Key Bitcoin
The first is a 180-day call putt skew derived from trading on Deribit, the biggest exchange of crypto options by volume and open interest.
At the time of writing, the 180-day skew was 0.42, the lowest since June 2023, according to data source Amberdata. Negative call put skew suggests that traders are priced higher demand prices for put options (providing protection against price drops) against call options. Data can be interpreted as market attention or bearish sentiment over the medium term.
“BTC’s long-dated skew could be a sign of a government shift by flipping to Put Premium,” Imran Lakha, founder of Options Insights, said in X.

180 days of BTC skew. (Deribit/Amberdata)
Negative readings appear as a change in the administration as they continue to be consistently positive values for two years.
More importantly, BTC has only been pulled back about 8% from its record high above $124,000 it reached a week ago. However, the long-term sentiment turned bearish.
According to Lakha, the price pullback caused demand for put options.

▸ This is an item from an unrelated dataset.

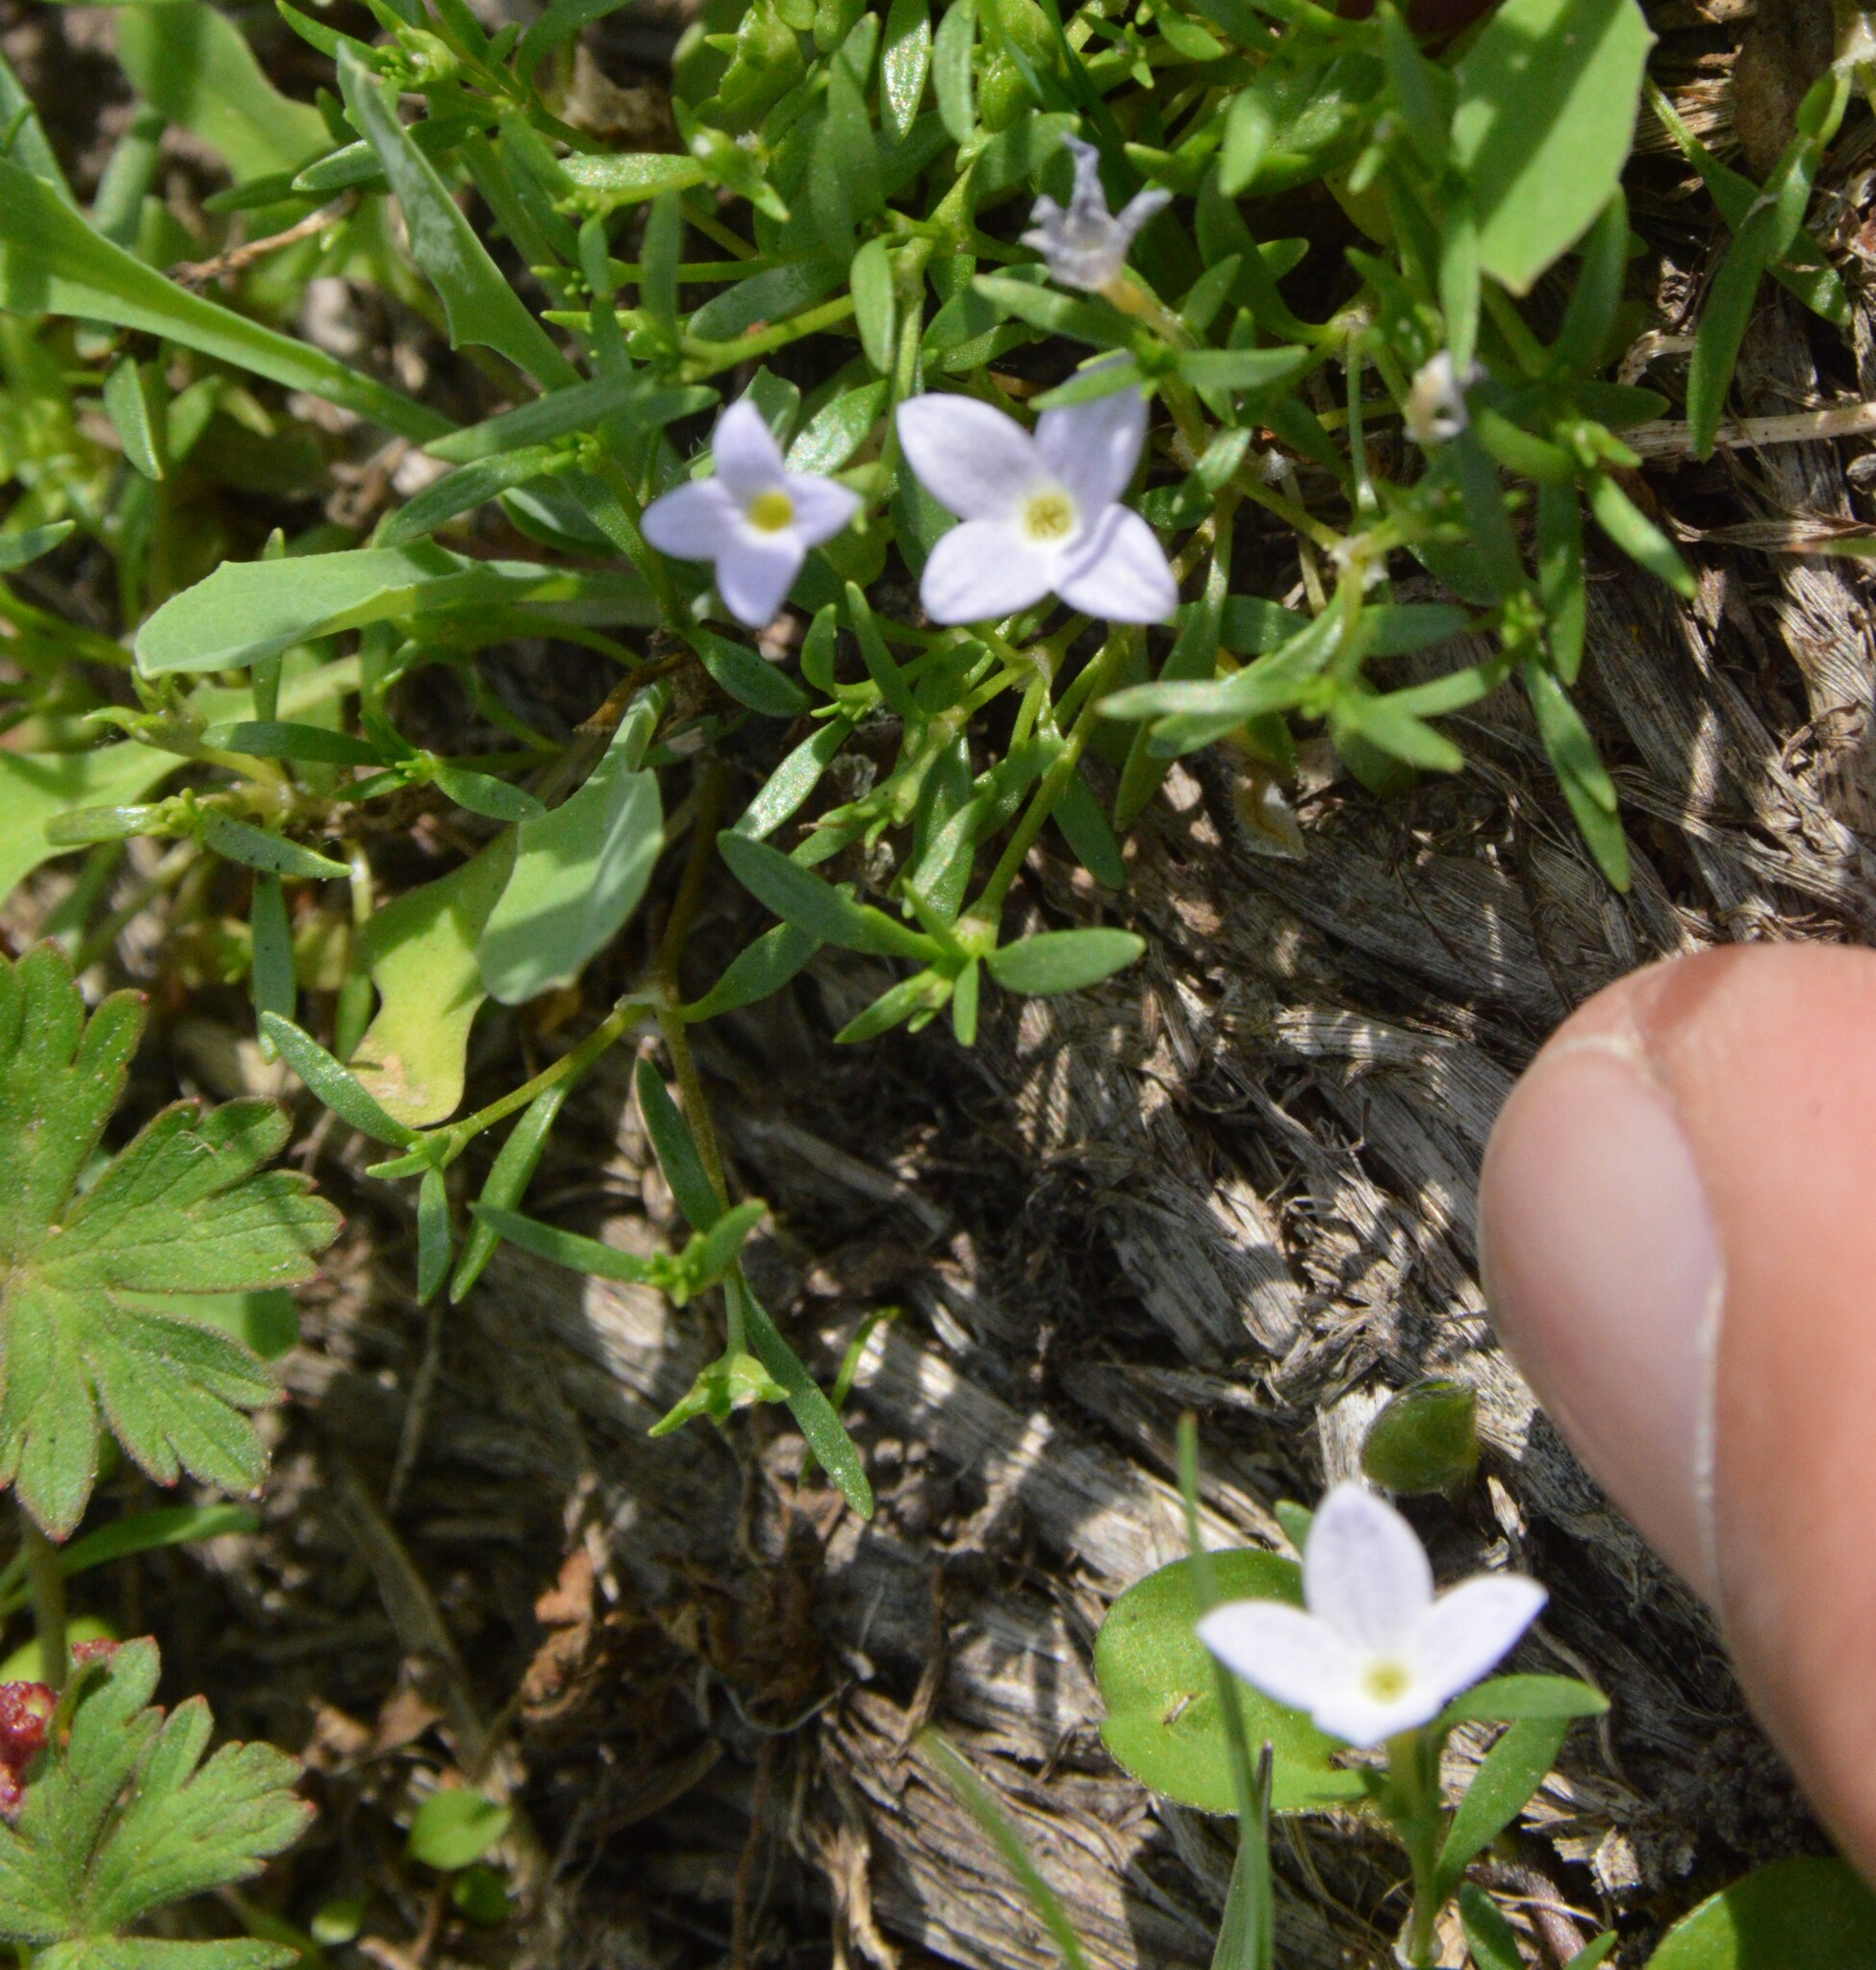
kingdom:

“The skew of BTC and ETH is pulling towards the premium because the market is right. BTC won’t show the call premium again until March 2026. The August/September move trigger purchase will cause a $110,000 strike.
Federal Reserve Chair Jerome Powell will speak at the Central Bank’s annual Jackson Hole Symposium on Friday. Most traders expect Powell to signal a rate cut that starts in September, and if he gives what he expects, the market might be right, according to research analyst Nikolai Sondergaard at Nansen.

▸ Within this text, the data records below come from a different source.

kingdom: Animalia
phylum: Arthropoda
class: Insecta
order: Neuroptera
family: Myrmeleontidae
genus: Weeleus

“At this stage, the market is already priced because it is highly anticipated for cuts. If Powell is accurately predicted, Crypto can see the sideways.
Stock trader chase will be placed
The demand for negative side protection at BTC is in line with activities on Wall Street where traders prepare to sell on key technology stocks.
“Traders are buying ‘disasters’,” said Jeff Jacobson, head of derivatives strategy for the 22V research group.
Guppy Multiple Moving Average Indicators
The second indicator for bearish changes in the regime is the Guppy Multiple Moving Average (GMMA) indicator.
Developed by Australian trader Daryl Guppy, this indicator is used to identify reversals and assess trend strength by analyzing bands formed by short- and long-term moving averages. A bullish cross occurs, showing the green bands representing the long-term moving average cross over the red band of the long-term moving average, showing that upward momentum is gathering pace.

BTC Daily Chart. (TradingView)
BTC prices are above the Guppy’s moving average band. This is a sign that the Bulls may have lost control and long-term emotions may be bearish. This is often seen as a warning sign that the momentum on the negative side is about to be strengthened, paving the way for notable price weakness.
Other indicators, such as the MACD histogram, also suggest a strengthening of negative side momentum.